Abstract
The livestock sector has exacerbated the problems of ensuring global food safety and greenhouse gas emissions. The rapid increase in livestock production has called to shed light on decision-support tools that develop sustainable production strategies. In this context, this study aims to expand the application of multiple-criteria decision analysis (MCDM) methods to assign weights to criteria and classify decision support tools for livestock with a high degree of certainty. In order to begin serious steps to address the global sustainability problem, this study extended the PIPRECIA method with a high-certainty fuzzy environment called Z-cloud rough numbers (ZCRNs) to record the weight of 19 criteria for decision support tools in livestock farming. An innovative and advanced method called CoCoSo has been utilized to rank decision-support tools for livestock farming. The methodology included two stages. The first phase involved developing the decision matrix. The second phase encompassed developing MCDM methods by clarifying the steps of the PIvot Pairwise RElative Criteria Importance Assessment (PIPRECIA) method for assigning weight to criteria, in addition to highlighting the steps of the CoCoSo method for classifying decision support tools in the livestock industry.
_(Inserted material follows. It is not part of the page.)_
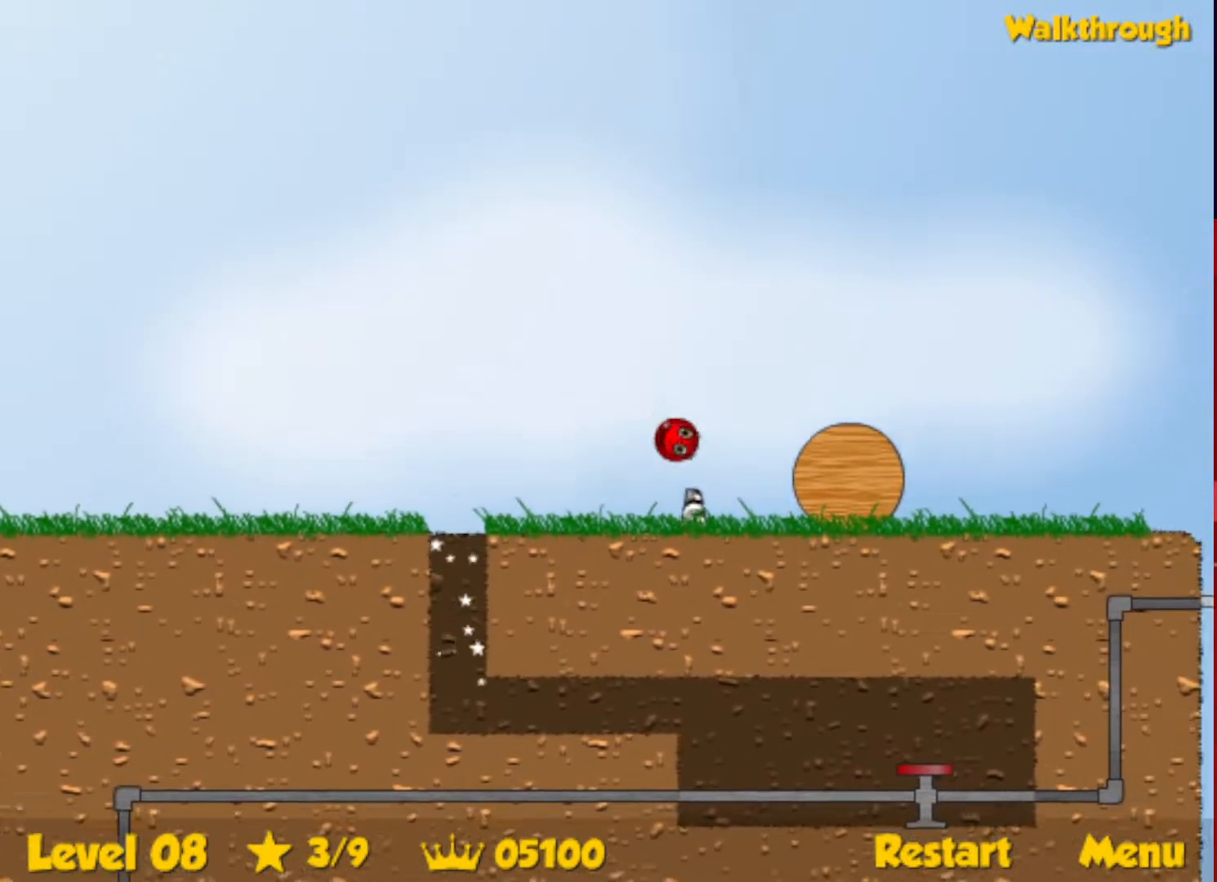
{"keys": ["right"], "events": []}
The results of the PIPRECIA method extended to the fuzzy environment of ZCRNs confirmed that visualization and herd characteristics received the highest weight compared to the rest of the criteria of decision support tools. The CoCoSo results provided insight into ranking alternatives for livestock decision support tools. AgRECalc has the highest ranking, and FCFC has the lowest ranking. This study conducted an evaluation test to increase the chances of generalizing the results of ranking decision-support tools of the livestock industry.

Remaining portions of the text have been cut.